╭─ Data for processing

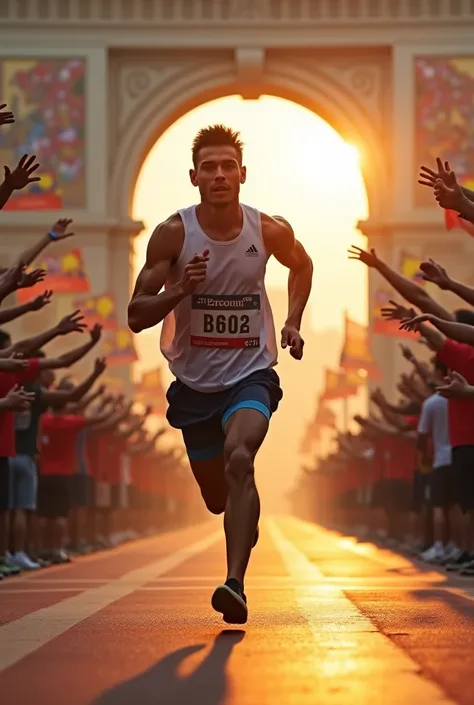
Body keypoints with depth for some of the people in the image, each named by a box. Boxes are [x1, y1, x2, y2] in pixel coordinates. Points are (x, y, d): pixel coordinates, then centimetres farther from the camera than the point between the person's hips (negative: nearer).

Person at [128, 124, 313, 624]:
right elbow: (136, 317, -9)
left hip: (251, 373, -2)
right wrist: (179, 291, -27)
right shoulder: (172, 234, -11)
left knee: (239, 458, -31)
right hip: (195, 381, 2)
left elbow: (301, 265, 18)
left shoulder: (270, 230, -6)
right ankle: (248, 522, 53)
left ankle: (235, 583, -35)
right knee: (217, 499, 14)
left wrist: (293, 323, 4)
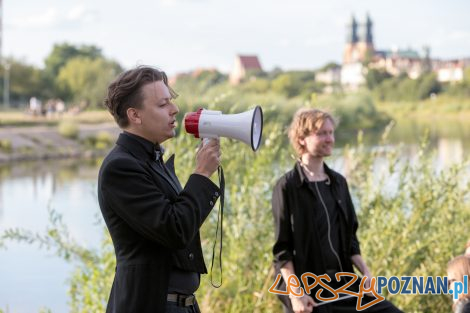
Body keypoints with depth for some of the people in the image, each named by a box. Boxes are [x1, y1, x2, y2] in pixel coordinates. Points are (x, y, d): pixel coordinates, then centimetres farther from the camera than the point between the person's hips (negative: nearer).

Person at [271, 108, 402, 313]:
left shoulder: (338, 182, 11)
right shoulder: (287, 187, -8)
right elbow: (281, 248, -9)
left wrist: (365, 272, 2)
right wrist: (295, 292, -17)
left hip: (343, 283, 6)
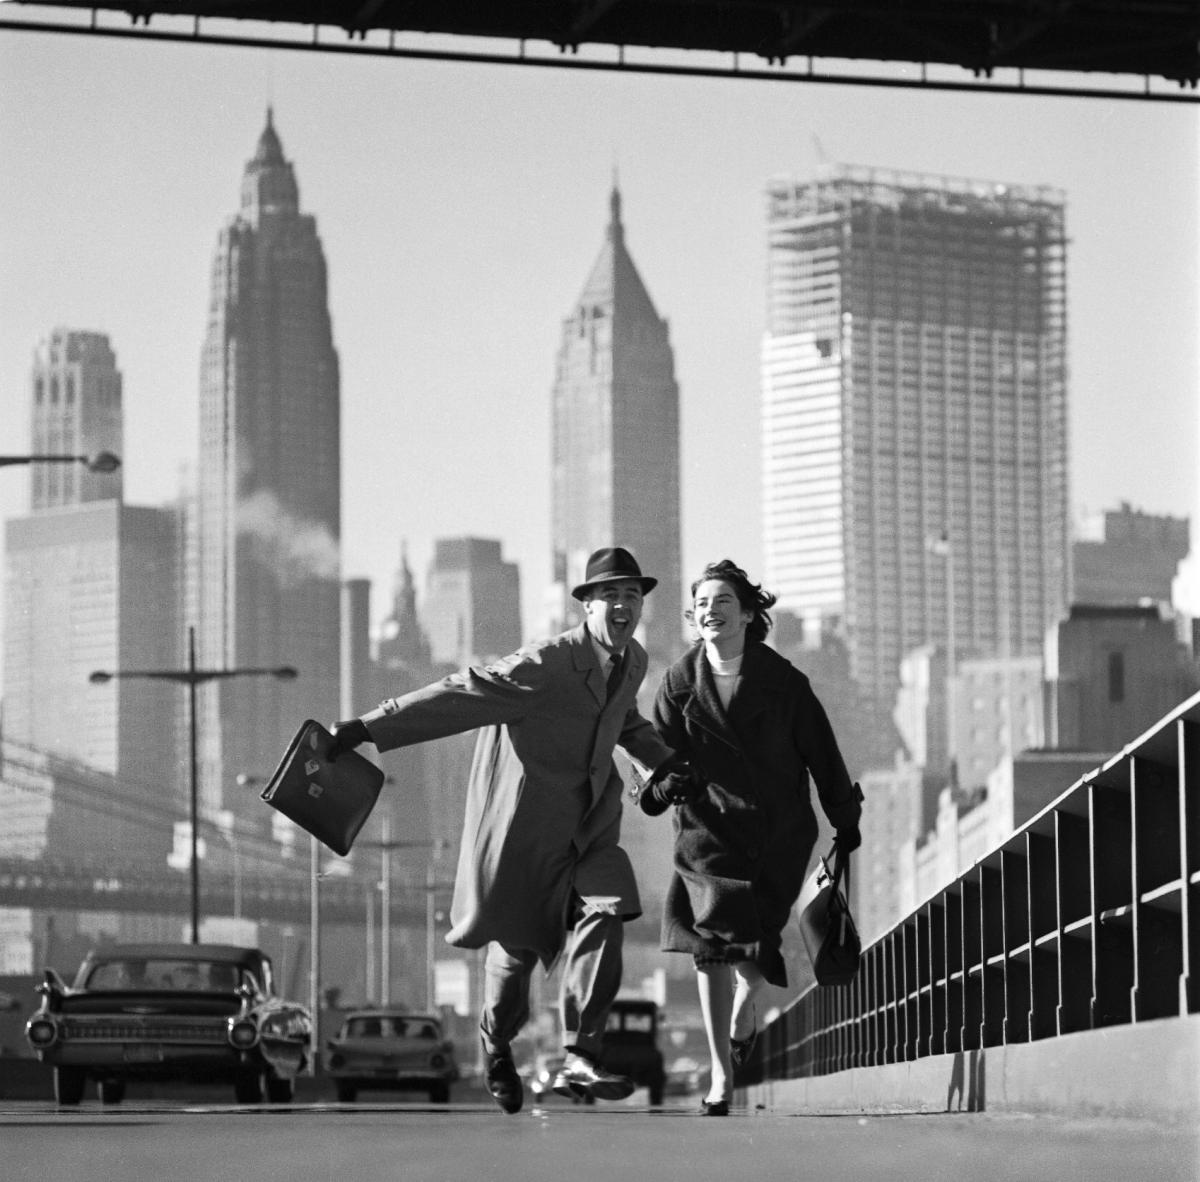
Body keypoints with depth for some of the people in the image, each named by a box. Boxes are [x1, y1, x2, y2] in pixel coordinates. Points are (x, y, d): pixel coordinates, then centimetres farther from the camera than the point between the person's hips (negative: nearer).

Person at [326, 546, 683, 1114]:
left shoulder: (633, 661, 2)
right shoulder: (548, 665, -22)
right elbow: (462, 695, -25)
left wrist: (662, 766, 13)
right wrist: (369, 728, -29)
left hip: (591, 822, 5)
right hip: (528, 820, -5)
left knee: (603, 915, -18)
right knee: (517, 940, 7)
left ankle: (579, 1058, -20)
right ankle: (497, 1046, 37)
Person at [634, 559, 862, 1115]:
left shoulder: (783, 680, -4)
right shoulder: (680, 682, -1)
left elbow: (820, 751, 5)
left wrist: (846, 819, 12)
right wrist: (662, 783, -22)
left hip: (779, 830, 0)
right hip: (709, 825, 0)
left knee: (758, 948, -6)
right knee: (712, 940, -11)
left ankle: (743, 1012, 32)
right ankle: (720, 1076, -6)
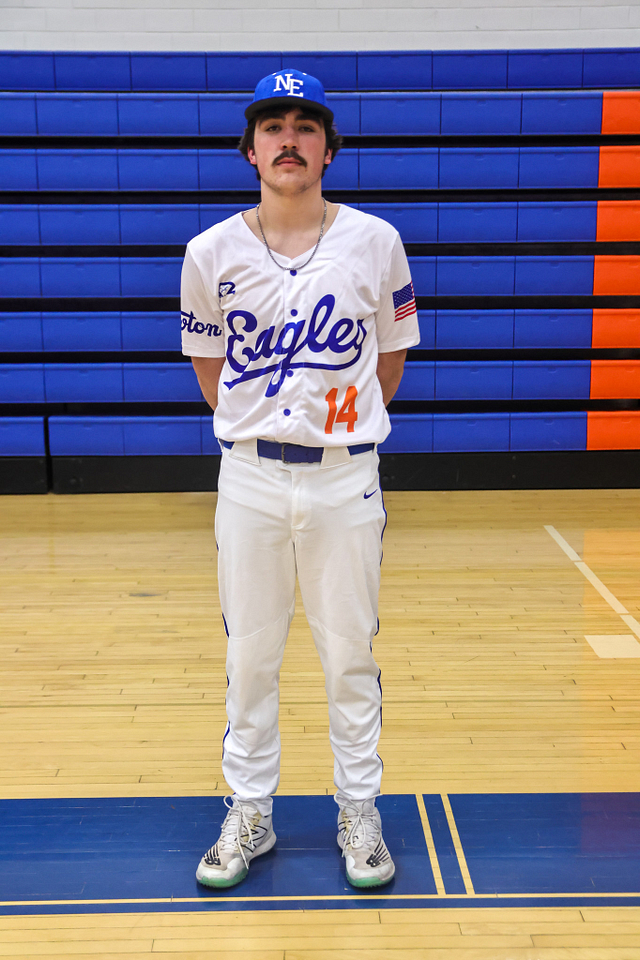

╰─

▶ **What you should do**
Please copy out every line of the records above word for word, leaving out the pictures.

▶ **Answer to this exercise**
Body keypoints with depth for some of the people in the image, each named by a box. Boxes are [x1, y1, x2, y2] in pixel coordinates. Points are (x, y, d): pixel coordinates, then centimetres farther from the camera than the point between the person's hips (negative: nearer).

Person at [128, 124, 313, 624]:
right elbow: (136, 317, -9)
left hip: (251, 373, -2)
right wrist: (179, 291, -27)
right shoulder: (172, 234, -11)
left knee: (239, 458, -31)
right hip: (195, 381, 2)
left elbow: (301, 265, 18)
left shoulder: (270, 230, -6)
right ankle: (248, 522, 53)
left ankle: (235, 583, -35)
right knee: (217, 499, 14)
left wrist: (293, 323, 4)
Body keypoints with depth for some of the people in the image, each named by a box. Boxes are [x1, y1, x2, y2] in pixel coordinates. Points are (x, y, d): pixel coordinates, then centimetres farther from the camera than the point between the person's hips (negative: nearer).

Person at [271, 108, 402, 313]:
left shoulder: (338, 182, 11)
right shoulder: (287, 187, -8)
right elbow: (281, 248, -9)
left wrist: (365, 272, 2)
right wrist: (295, 292, -17)
left hip: (343, 283, 6)
Body keypoints with depth for some of the people in the image, each named by a box. Boxes are [x1, y1, x2, y2] in pixel coordinates. Points are (x, y, d): pixel coordinates, then centimetres farther from the camera than the point between the person's hips (negative: nearer).

Person at [326, 546, 683, 1114]:
left shoulder: (633, 661, 2)
right shoulder: (548, 665, -22)
right elbow: (462, 695, -25)
left wrist: (662, 766, 13)
right wrist: (369, 728, -29)
left hip: (591, 822, 5)
right hip: (528, 820, -5)
left knee: (603, 915, -18)
right knee: (517, 940, 7)
left ankle: (579, 1058, -20)
right ankle: (497, 1046, 37)
Person at [634, 559, 862, 1115]:
left shoulder: (783, 680, -4)
right shoulder: (680, 682, -1)
left elbow: (820, 751, 5)
left wrist: (846, 819, 12)
right wrist: (662, 783, -22)
left hip: (779, 830, 0)
right hip: (709, 825, 0)
left knee: (758, 948, -6)
right knee: (712, 940, -11)
left ankle: (743, 1012, 32)
right ankle: (720, 1076, -6)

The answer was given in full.